# Provided passage:
<<<<

So... Whats wrong with Chelsea?

Comment

So... Whats wrong with Chelsea?

There is obviously no easy way to answer this question but I will try to nonetheless. Numerous people have asked me whats wrong with Chelsea this season. 4 points from four games suggests there is more than one factor contributing to this phenomenon. Below are the various factors that, I believe, have lead to a below par Chelsea so far this season.

Preseason troubles.

From the title you might assume I am referring to Chelsea's preseason form, something people generally don't like reading too much into, but I'm not. Late last season, Mourinho and his staff decided that player fatigue due to his minimal rotation policy, and not competition, was the number one threat  to his side retaining the title. They believed that had Chelsea players not been as tired as they were towards the end of the 2014/15 season that Chelsea would have won the league even earlier than they did and with a great points total. Mourinho and his staff then decided that they should give the whole team an entire month off for the summer. This is an entire week later than any other premier league side. Chelsea taking this risk is supported by the fact that Mourinho thinks his team last season were ready to start the season a week early and as a result it would be okay to start preseason a week later. It was hoped that his decision might help various players that have been suffering from playing "too much football" over the last few years (Hazard, Ivanovic, Oscar etc.). While that might be true, this calculated risk has SEVERELY backfired. Not only do the players look sluggish, the look under prepared. The football has been reminiscent of the Scolari days, not in the style of football played but in the players genuinely looking clueless when in possession. Passes around the box aimlessly and backwards in a lack of ideas have happened far too often in Chelsea's opening fixtures, something that hasn't really happened at any point during Mourinho's second tenure or, indeed, the first.

>>>>

# Recorded data:
<<<<

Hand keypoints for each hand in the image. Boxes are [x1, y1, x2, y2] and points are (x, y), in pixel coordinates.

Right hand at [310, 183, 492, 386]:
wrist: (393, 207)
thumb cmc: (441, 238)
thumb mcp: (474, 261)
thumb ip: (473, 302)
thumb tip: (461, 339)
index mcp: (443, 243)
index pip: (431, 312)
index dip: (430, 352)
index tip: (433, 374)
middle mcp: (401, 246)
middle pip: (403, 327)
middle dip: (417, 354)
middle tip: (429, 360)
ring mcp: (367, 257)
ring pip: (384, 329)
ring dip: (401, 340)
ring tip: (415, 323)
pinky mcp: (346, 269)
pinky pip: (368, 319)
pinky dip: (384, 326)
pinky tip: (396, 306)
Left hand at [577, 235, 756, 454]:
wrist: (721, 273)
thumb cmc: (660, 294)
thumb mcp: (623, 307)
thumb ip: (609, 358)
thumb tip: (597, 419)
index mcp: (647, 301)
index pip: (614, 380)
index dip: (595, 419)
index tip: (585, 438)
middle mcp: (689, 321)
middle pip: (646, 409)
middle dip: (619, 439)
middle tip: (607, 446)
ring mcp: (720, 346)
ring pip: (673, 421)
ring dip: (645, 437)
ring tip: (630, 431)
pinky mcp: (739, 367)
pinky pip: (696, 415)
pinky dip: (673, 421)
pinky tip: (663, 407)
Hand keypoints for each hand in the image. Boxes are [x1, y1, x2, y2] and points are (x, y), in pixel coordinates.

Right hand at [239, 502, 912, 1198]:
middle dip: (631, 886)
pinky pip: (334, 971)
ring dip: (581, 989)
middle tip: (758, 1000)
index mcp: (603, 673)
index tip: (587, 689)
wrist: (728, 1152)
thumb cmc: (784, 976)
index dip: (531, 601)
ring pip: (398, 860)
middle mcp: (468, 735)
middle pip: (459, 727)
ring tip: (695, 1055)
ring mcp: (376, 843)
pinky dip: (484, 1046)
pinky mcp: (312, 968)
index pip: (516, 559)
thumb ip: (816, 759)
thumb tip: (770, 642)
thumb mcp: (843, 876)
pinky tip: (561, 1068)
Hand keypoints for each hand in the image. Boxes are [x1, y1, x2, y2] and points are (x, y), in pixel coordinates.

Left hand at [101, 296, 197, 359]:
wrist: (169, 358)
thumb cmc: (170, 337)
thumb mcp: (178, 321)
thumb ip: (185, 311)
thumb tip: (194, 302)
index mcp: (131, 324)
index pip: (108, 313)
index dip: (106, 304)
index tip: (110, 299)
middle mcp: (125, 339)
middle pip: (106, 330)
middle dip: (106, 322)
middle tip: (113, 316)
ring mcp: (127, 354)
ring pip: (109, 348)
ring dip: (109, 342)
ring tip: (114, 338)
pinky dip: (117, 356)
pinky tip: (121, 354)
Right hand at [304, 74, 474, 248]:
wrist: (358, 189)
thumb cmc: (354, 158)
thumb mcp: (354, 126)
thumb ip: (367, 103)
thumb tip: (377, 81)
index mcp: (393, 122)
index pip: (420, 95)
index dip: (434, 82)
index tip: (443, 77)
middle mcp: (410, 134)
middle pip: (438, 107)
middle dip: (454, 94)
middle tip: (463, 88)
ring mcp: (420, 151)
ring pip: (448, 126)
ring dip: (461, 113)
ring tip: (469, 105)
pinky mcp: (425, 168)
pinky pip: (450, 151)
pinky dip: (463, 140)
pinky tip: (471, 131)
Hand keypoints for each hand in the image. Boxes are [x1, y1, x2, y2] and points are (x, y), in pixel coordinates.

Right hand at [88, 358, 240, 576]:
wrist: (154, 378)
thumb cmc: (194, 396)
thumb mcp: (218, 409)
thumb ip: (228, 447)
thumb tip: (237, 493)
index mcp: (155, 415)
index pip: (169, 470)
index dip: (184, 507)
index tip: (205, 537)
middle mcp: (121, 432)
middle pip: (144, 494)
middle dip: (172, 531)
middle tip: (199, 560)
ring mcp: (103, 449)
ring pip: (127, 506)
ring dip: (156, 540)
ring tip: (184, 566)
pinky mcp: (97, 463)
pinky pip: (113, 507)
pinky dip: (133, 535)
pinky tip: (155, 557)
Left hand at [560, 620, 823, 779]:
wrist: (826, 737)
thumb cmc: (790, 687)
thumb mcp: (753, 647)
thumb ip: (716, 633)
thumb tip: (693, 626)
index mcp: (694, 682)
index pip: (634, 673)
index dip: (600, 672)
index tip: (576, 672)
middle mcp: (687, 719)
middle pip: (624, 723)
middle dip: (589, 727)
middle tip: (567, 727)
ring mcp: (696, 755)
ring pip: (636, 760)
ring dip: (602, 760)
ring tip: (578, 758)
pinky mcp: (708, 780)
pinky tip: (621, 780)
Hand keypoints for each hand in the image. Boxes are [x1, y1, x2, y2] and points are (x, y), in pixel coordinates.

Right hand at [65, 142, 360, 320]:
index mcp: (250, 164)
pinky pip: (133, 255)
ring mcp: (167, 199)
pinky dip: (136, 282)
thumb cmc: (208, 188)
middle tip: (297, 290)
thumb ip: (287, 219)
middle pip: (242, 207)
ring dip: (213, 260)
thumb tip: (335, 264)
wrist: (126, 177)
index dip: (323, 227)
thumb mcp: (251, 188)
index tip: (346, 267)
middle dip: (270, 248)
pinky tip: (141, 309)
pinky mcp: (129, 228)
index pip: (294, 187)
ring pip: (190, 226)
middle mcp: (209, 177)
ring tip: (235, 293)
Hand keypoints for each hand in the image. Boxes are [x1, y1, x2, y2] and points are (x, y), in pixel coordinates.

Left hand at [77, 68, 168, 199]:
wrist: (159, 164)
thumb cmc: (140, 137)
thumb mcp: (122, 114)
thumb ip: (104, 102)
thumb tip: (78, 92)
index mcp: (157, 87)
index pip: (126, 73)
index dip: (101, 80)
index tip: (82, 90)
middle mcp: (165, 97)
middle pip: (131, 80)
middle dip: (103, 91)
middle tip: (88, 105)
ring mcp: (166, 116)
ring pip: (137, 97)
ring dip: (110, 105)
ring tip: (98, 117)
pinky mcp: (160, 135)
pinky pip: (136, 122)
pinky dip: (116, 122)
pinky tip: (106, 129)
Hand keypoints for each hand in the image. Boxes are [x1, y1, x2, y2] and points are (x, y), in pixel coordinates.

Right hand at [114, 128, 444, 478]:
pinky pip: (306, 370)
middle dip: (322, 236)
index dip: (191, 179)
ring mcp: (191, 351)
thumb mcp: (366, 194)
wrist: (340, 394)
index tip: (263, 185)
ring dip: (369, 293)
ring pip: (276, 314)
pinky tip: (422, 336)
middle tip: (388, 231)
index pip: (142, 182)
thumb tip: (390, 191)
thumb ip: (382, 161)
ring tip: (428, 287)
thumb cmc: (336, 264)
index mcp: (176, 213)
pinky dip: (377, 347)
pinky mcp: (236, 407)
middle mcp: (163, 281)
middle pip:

>>>>

# Directions:
Write the next part of the Chelsea article, starting after its last sentence. None of the entries are needed for this.

# Exercise answer:
Under-performing Backline.

Obviously it goes without saying that under-performing players are part and parcel of the game and that any manager should know how to deal with this issue when it arises. However, the reason this is key with Chelsea at the momoent is because it has been happening with key players in the Chelsea side and most notably in Chelsea's back 6 outfield players. Ivanovic has looked like a League 1 Right Back playing in the Premier League. Terry has looked exposed. Cahill looks panicky.  Matic's foul count per game is double his average from last year (a key indicator for the performance of a DM) and Fabregas' performances can only be described as casual. A lot of fans tend to analyze Chelsea's backline individually and talk about how good or bad each are as players. In recent years I've heard things such as "Terry is too slow", "Cahill is reckless" and the sorts. But these points are completely irrelevant when it comes to Chelsea because (although it is cliche to say) Chelsea's defense performs as a single unit. They function as a unit and all 6 players move and deal with the threat accordingly.Testament to this is the fact that we rarely see a player run at Terry directly or run at the heart of the defense unchallenged. In every single one of the Chelsea games so far, the incorrect positioning and general under-performance of numerous players in the defense have meant we have seen far too many players run at the Chelsea backline unchallenged thereby exposing their individual weaknesses. Basically, because various players in the unit are not doing their job, the weaknesses of each player (e.g. Terry's pace) are exposed and capitalized on. Nine goals conceded in the first four league games is Chelsea's worst in nearly 40 years. 

Fabregas.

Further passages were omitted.